Kirkpatrick was, incidentally, the only person ever to call Lewis by his first name, Clive, rather than by his self-chosen nickname, Jack. 

Lewis takes it for granted that logic and reason must always take the form of argument; and describes arguments with Kirkpatrick in violent, martial terms. In his ridiculous poem, he portrays Kirkpatrick as a jousting knight. 

“He drove with lance in rest and loud Have-at-thee on the foe...
Oh Attic nights. And rigour of debate!
Shrewd blows. Parry and thrust. No quarter.” 

In Surprised by Joy, he compares arguing with him to boxing: 

“After being knocked down sufficiently often I began to know a few guards and blows, and to put on intellectual muscle. In the end I flatter myself I became a not contemptible sparring partner.” 

Arguing with Kirkpatrick was like being hit; but he didn’t mind. He rather liked it. Half a century later, he compared arguing with his wife to a fencing match. He sometimes deliberately argued badly because he loved it when she beat him. 

Kirkpatrick claimed not to have any opinions.
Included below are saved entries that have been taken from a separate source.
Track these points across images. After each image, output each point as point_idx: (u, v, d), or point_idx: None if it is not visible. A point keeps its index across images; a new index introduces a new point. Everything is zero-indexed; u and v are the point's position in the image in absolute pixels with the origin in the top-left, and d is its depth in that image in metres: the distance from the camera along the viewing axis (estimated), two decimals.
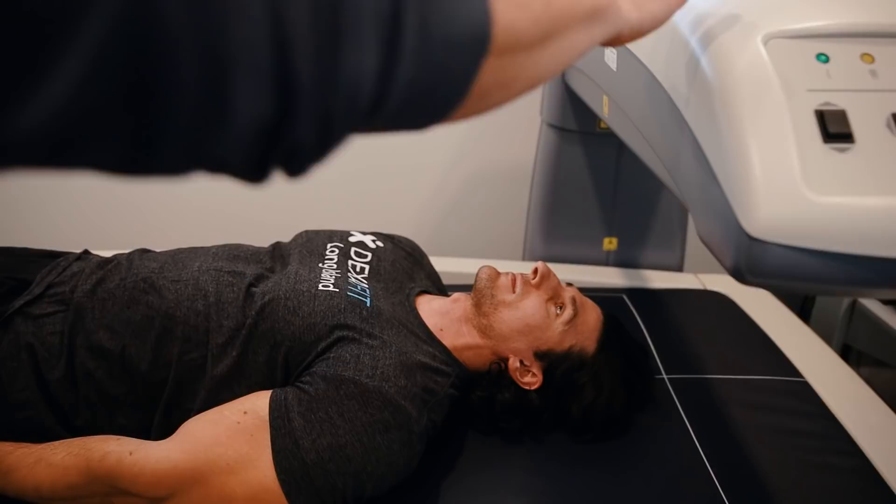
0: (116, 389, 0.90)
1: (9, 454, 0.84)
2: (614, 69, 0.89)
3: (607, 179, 1.44)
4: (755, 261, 0.54)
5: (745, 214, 0.53)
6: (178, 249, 1.05)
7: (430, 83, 0.37)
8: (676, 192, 0.69)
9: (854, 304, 1.44)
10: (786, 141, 0.53)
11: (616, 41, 0.55)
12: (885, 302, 1.39)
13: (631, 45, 0.75)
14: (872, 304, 1.41)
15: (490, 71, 0.40)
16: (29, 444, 0.86)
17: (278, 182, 0.37)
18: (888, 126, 0.54)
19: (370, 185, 1.66)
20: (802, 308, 1.52)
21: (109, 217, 1.68)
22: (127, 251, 1.05)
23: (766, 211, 0.52)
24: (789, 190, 0.52)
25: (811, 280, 0.54)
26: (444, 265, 1.26)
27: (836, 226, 0.52)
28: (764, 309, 1.33)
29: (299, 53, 0.30)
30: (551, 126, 1.43)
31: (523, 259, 1.52)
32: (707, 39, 0.60)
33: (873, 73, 0.57)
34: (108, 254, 1.05)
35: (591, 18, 0.49)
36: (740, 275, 0.56)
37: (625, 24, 0.52)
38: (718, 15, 0.63)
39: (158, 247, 1.08)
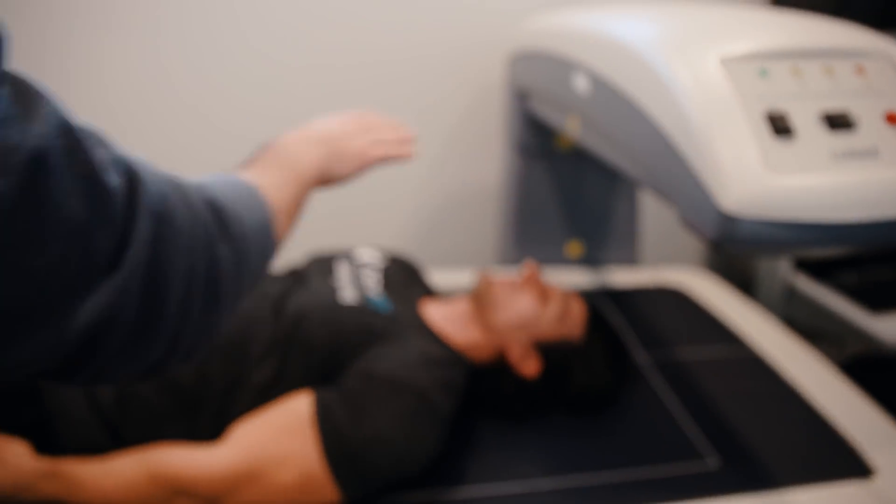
0: (163, 405, 0.98)
1: (75, 470, 0.91)
2: (586, 95, 1.05)
3: (570, 192, 1.60)
4: (731, 232, 0.69)
5: (720, 196, 0.69)
6: None
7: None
8: (656, 191, 0.85)
9: (792, 285, 1.65)
10: (746, 138, 0.69)
11: (323, 185, 0.77)
12: (818, 279, 1.60)
13: (606, 76, 0.91)
14: (807, 285, 1.61)
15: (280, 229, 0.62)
16: (92, 459, 0.93)
17: None
18: (818, 121, 0.71)
19: (357, 202, 1.79)
20: (748, 291, 1.71)
21: None
22: None
23: (736, 192, 0.68)
24: (752, 175, 0.68)
25: (774, 243, 0.69)
26: (435, 274, 1.40)
27: (788, 199, 0.68)
28: (714, 294, 1.51)
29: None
30: (515, 149, 1.58)
31: (499, 265, 1.67)
32: (676, 66, 0.76)
33: (802, 83, 0.74)
34: None
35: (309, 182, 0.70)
36: (720, 245, 0.71)
37: (320, 174, 0.73)
38: (680, 45, 0.79)
39: None
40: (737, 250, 0.71)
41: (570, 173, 1.60)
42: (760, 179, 0.68)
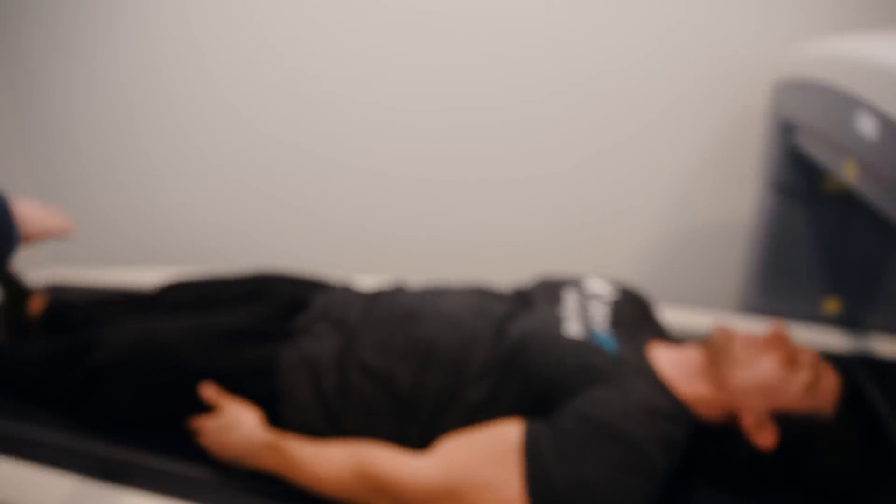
0: (379, 404, 1.02)
1: (293, 448, 0.98)
2: (872, 138, 0.91)
3: (832, 241, 1.42)
4: None
5: None
6: (431, 286, 1.17)
7: None
8: None
9: None
10: None
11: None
12: None
13: None
14: None
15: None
16: (310, 441, 1.00)
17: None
18: None
19: (592, 234, 1.75)
20: None
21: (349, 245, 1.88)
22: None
23: None
24: None
25: None
26: (666, 312, 1.31)
27: None
28: None
29: None
30: (773, 187, 1.43)
31: (740, 312, 1.53)
32: None
33: None
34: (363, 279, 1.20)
35: None
36: None
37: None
38: None
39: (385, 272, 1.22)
40: None
41: (837, 220, 1.42)
42: None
Lewis says that a friend, who presumably thought that it was bad manners for chaps to argue about politics and that they should agree to differ, carelessly said that they just looked at things from different angles. Kirkpatrick jumped in: 

‘What do you mean? Are you asking me to picture Liberals and Conservatives playing peep-bo at a rectangular Fact from opposite sides of a table?’ 
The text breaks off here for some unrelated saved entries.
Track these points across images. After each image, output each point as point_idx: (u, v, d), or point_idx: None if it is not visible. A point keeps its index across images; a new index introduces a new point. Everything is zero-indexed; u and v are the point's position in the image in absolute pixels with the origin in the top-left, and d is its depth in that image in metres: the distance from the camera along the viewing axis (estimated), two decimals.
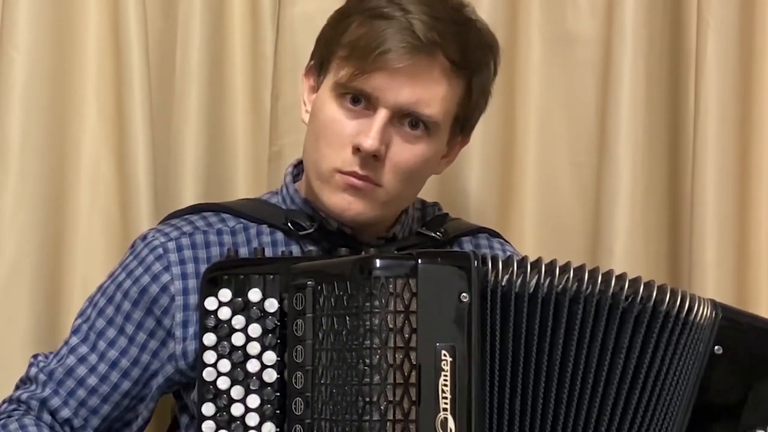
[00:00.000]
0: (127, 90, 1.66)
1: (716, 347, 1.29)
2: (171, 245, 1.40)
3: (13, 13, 1.63)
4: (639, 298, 1.25)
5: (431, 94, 1.35)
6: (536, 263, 1.24)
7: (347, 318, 1.19)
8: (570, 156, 1.82)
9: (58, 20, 1.67)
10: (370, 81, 1.32)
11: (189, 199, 1.69)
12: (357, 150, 1.33)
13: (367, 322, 1.17)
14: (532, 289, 1.23)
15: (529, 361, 1.23)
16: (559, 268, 1.25)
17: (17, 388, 1.42)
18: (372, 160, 1.34)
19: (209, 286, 1.28)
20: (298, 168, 1.48)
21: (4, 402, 1.41)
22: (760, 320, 1.36)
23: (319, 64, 1.41)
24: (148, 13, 1.68)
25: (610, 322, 1.25)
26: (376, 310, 1.17)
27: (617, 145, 1.74)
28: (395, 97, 1.33)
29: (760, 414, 1.31)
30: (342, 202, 1.36)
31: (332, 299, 1.21)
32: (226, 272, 1.29)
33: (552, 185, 1.83)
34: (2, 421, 1.38)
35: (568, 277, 1.24)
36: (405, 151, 1.35)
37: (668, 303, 1.27)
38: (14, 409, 1.39)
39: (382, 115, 1.33)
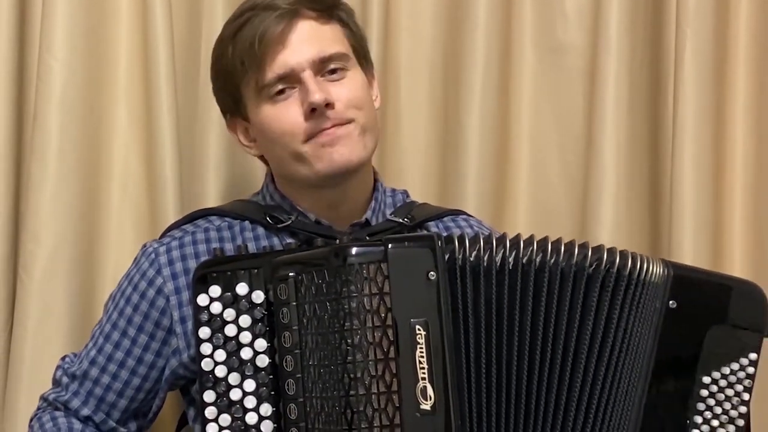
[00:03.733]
0: (155, 96, 1.71)
1: (671, 302, 1.34)
2: (162, 249, 1.45)
3: (52, 26, 1.68)
4: (603, 265, 1.30)
5: (322, 39, 1.42)
6: (501, 239, 1.29)
7: (327, 303, 1.23)
8: (560, 154, 1.87)
9: (92, 32, 1.72)
10: (276, 63, 1.39)
11: (212, 194, 1.75)
12: (311, 111, 1.39)
13: (346, 306, 1.21)
14: (499, 263, 1.27)
15: (501, 328, 1.27)
16: (524, 241, 1.30)
17: (52, 385, 1.50)
18: (326, 110, 1.39)
19: (199, 284, 1.32)
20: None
21: (41, 399, 1.50)
22: (709, 273, 1.43)
23: (233, 106, 1.48)
24: (174, 25, 1.73)
25: (576, 288, 1.29)
26: (354, 294, 1.21)
27: (603, 144, 1.79)
28: (301, 57, 1.40)
29: (715, 359, 1.36)
30: (334, 155, 1.40)
31: (313, 287, 1.25)
32: (213, 270, 1.32)
33: (543, 181, 1.87)
34: (38, 415, 1.48)
35: (533, 249, 1.29)
36: (342, 89, 1.42)
37: (627, 266, 1.31)
38: (47, 407, 1.48)
39: (306, 74, 1.40)
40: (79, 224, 1.71)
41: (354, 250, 1.22)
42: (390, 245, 1.23)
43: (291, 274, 1.27)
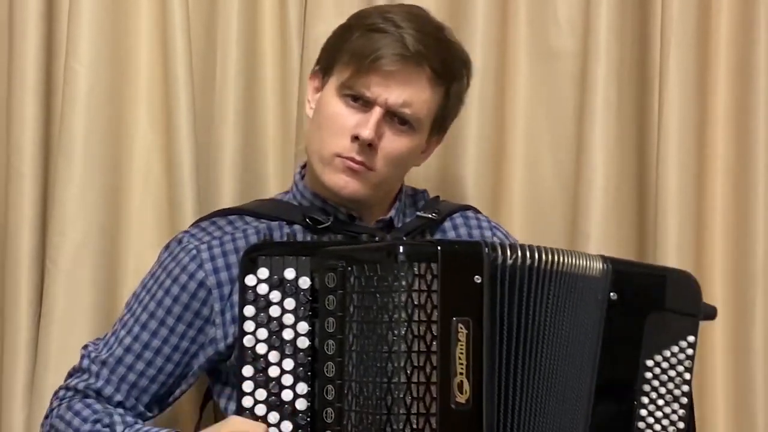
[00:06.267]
0: (173, 98, 1.74)
1: (611, 294, 1.39)
2: (203, 246, 1.47)
3: (77, 34, 1.72)
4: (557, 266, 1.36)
5: (417, 97, 1.46)
6: (531, 248, 1.34)
7: (377, 295, 1.26)
8: (552, 154, 1.90)
9: (115, 39, 1.76)
10: (367, 83, 1.44)
11: (227, 193, 1.78)
12: (355, 138, 1.44)
13: (395, 299, 1.24)
14: (534, 269, 1.33)
15: (519, 328, 1.32)
16: (537, 248, 1.34)
17: (70, 376, 1.50)
18: (367, 148, 1.44)
19: (248, 265, 1.34)
20: (305, 169, 1.57)
21: (60, 390, 1.49)
22: (645, 266, 1.49)
23: (323, 69, 1.51)
24: (192, 33, 1.76)
25: (558, 290, 1.36)
26: (403, 289, 1.24)
27: (593, 145, 1.82)
28: (387, 98, 1.44)
29: (656, 343, 1.42)
30: (340, 182, 1.46)
31: (362, 279, 1.28)
32: (263, 253, 1.35)
33: (537, 178, 1.90)
34: (65, 404, 1.46)
35: (554, 256, 1.35)
36: (394, 143, 1.46)
37: (567, 264, 1.37)
38: (73, 395, 1.47)
39: (377, 111, 1.44)
40: (102, 219, 1.75)
41: (407, 248, 1.27)
42: (440, 247, 1.27)
43: (341, 264, 1.30)
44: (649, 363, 1.42)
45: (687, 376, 1.44)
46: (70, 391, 1.48)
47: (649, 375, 1.42)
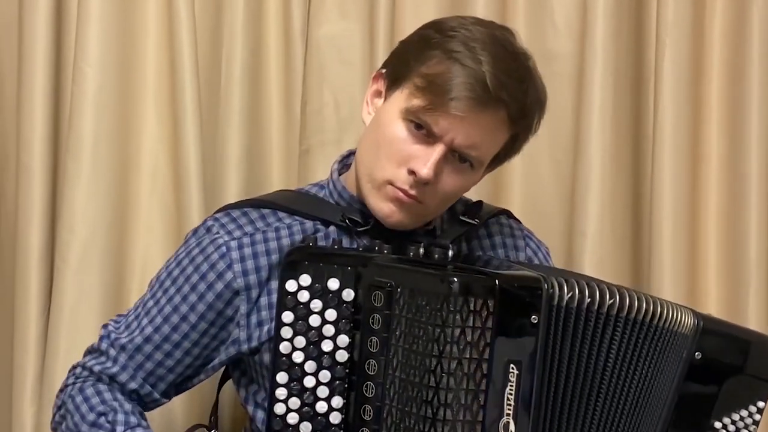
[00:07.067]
0: (180, 98, 1.76)
1: (696, 353, 1.37)
2: (233, 244, 1.40)
3: (86, 36, 1.74)
4: (648, 317, 1.34)
5: (486, 140, 1.36)
6: (592, 286, 1.30)
7: (430, 327, 1.19)
8: (550, 153, 1.91)
9: (123, 42, 1.78)
10: (437, 119, 1.32)
11: (232, 189, 1.80)
12: (411, 173, 1.34)
13: (447, 334, 1.18)
14: (584, 307, 1.28)
15: (570, 370, 1.29)
16: (606, 288, 1.31)
17: (89, 353, 1.47)
18: (422, 184, 1.35)
19: (289, 270, 1.29)
20: (342, 163, 1.49)
21: (77, 366, 1.46)
22: (732, 326, 1.45)
23: (392, 78, 1.39)
24: (198, 33, 1.78)
25: (637, 340, 1.33)
26: (457, 325, 1.18)
27: (589, 144, 1.83)
28: (454, 138, 1.33)
29: (727, 406, 1.41)
30: (387, 210, 1.37)
31: (412, 305, 1.22)
32: (306, 258, 1.29)
33: (535, 178, 1.91)
34: (79, 385, 1.44)
35: (614, 300, 1.31)
36: (451, 180, 1.37)
37: (663, 317, 1.34)
38: (88, 376, 1.44)
39: (439, 149, 1.34)
40: (111, 216, 1.77)
41: (462, 280, 1.19)
42: (498, 282, 1.20)
43: (390, 283, 1.25)
44: (717, 424, 1.42)
45: None
46: (86, 371, 1.45)
47: None
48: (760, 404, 1.44)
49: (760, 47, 1.89)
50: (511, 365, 1.21)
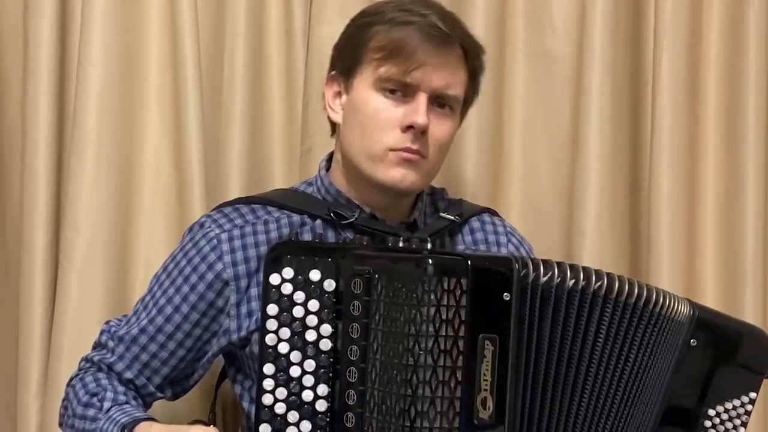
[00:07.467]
0: (183, 97, 1.77)
1: (692, 340, 1.40)
2: (224, 236, 1.45)
3: (90, 37, 1.75)
4: (642, 302, 1.36)
5: (455, 77, 1.45)
6: (573, 267, 1.32)
7: (405, 307, 1.23)
8: (549, 153, 1.92)
9: (126, 42, 1.79)
10: (407, 72, 1.41)
11: (234, 188, 1.80)
12: (408, 128, 1.41)
13: (423, 313, 1.21)
14: (567, 289, 1.30)
15: (557, 350, 1.31)
16: (592, 271, 1.33)
17: (93, 348, 1.54)
18: (420, 135, 1.42)
19: (273, 264, 1.32)
20: (328, 162, 1.55)
21: (82, 360, 1.54)
22: (726, 318, 1.47)
23: (344, 71, 1.47)
24: (201, 34, 1.79)
25: (630, 323, 1.35)
26: (432, 303, 1.21)
27: (588, 144, 1.84)
28: (431, 83, 1.42)
29: (721, 392, 1.43)
30: (398, 175, 1.43)
31: (390, 289, 1.26)
32: (288, 252, 1.33)
33: (534, 177, 1.92)
34: (80, 375, 1.51)
35: (602, 282, 1.33)
36: (441, 126, 1.45)
37: (659, 304, 1.37)
38: (89, 367, 1.52)
39: (422, 98, 1.42)
40: (114, 215, 1.78)
41: (436, 262, 1.22)
42: (470, 262, 1.24)
43: (368, 271, 1.29)
44: (711, 412, 1.43)
45: (742, 430, 1.46)
46: (88, 363, 1.52)
47: (708, 424, 1.44)
48: (752, 395, 1.45)
49: (757, 48, 1.90)
50: (486, 342, 1.24)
Obviously, the speaker did not have a clear and distinct idea of what he meant by “angle”: he was just using a colloquial expression. But Kirkpatrick’s analogy is very telling. 
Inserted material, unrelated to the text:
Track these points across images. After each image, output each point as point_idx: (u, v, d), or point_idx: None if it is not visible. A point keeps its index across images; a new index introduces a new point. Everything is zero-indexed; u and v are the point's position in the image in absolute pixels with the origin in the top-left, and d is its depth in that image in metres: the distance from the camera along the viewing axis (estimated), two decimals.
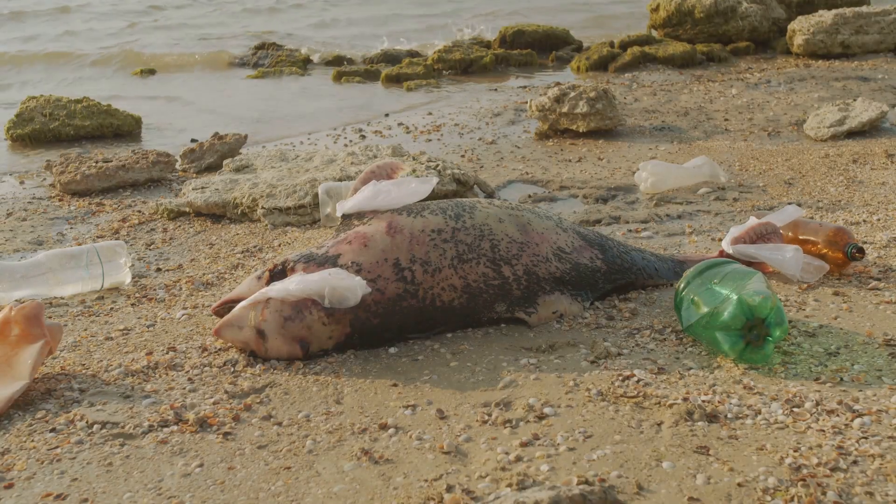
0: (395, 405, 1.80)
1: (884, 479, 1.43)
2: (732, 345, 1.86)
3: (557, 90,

There are Facts. There are observers. And Facts look different depending on the observer’s point of view. I perceive the table as a trapezium with angles of, say, 45 degrees and 135 degrees because I am standing to the left of it. You perceive its shape differently because you are standing to the right. “Agreeing to differ” or “having an opinion” implies that my view of the table and your view of the table are equally valid and there is nothing more to be said. But by the application of reason—by having an argument—we can work out that the table is, in fact, rectangular and that the angles are, in fact, 90 degrees. When Kirkpatrick said that he had no opinions he was claiming that he has used reason to get beyond his own perspective and sees reality as it really is. If he was a liberal, that was because liberals are the ones who have worked out that tables really are rectangular. If you had shown him the error in his reasoning he would have changed his conclusion. 

Kirkpatrick was an atheist. When he died, Lewis was shocked to hear that he asked to be cremated without any ceremony or memorial. So he would presumably have claimed that atheism was not the perspective from which he looked at the table, but the table itself. For Lewis, to be a Christian meant deciding that dear Kirkpatrick had been wrong about the most important thing in the universe. Some people might have said “My tutor’s logic turns out to not be the whole story: for some questions you have to go by spiritual intuition”. Lewis, on the other hand, maintained that Christianity was true according to Kirkpatrick’s logical methods. He spent much of his life trying to win the argument with his long dead mentor. 

It is very striking that the analogy Kirkpatrick drew—the one which stuck in Lewis’s mind—came from geometry. 

And the word C.S. Lewis used to describe Kirkpatrick’s teaching methods was elenchos.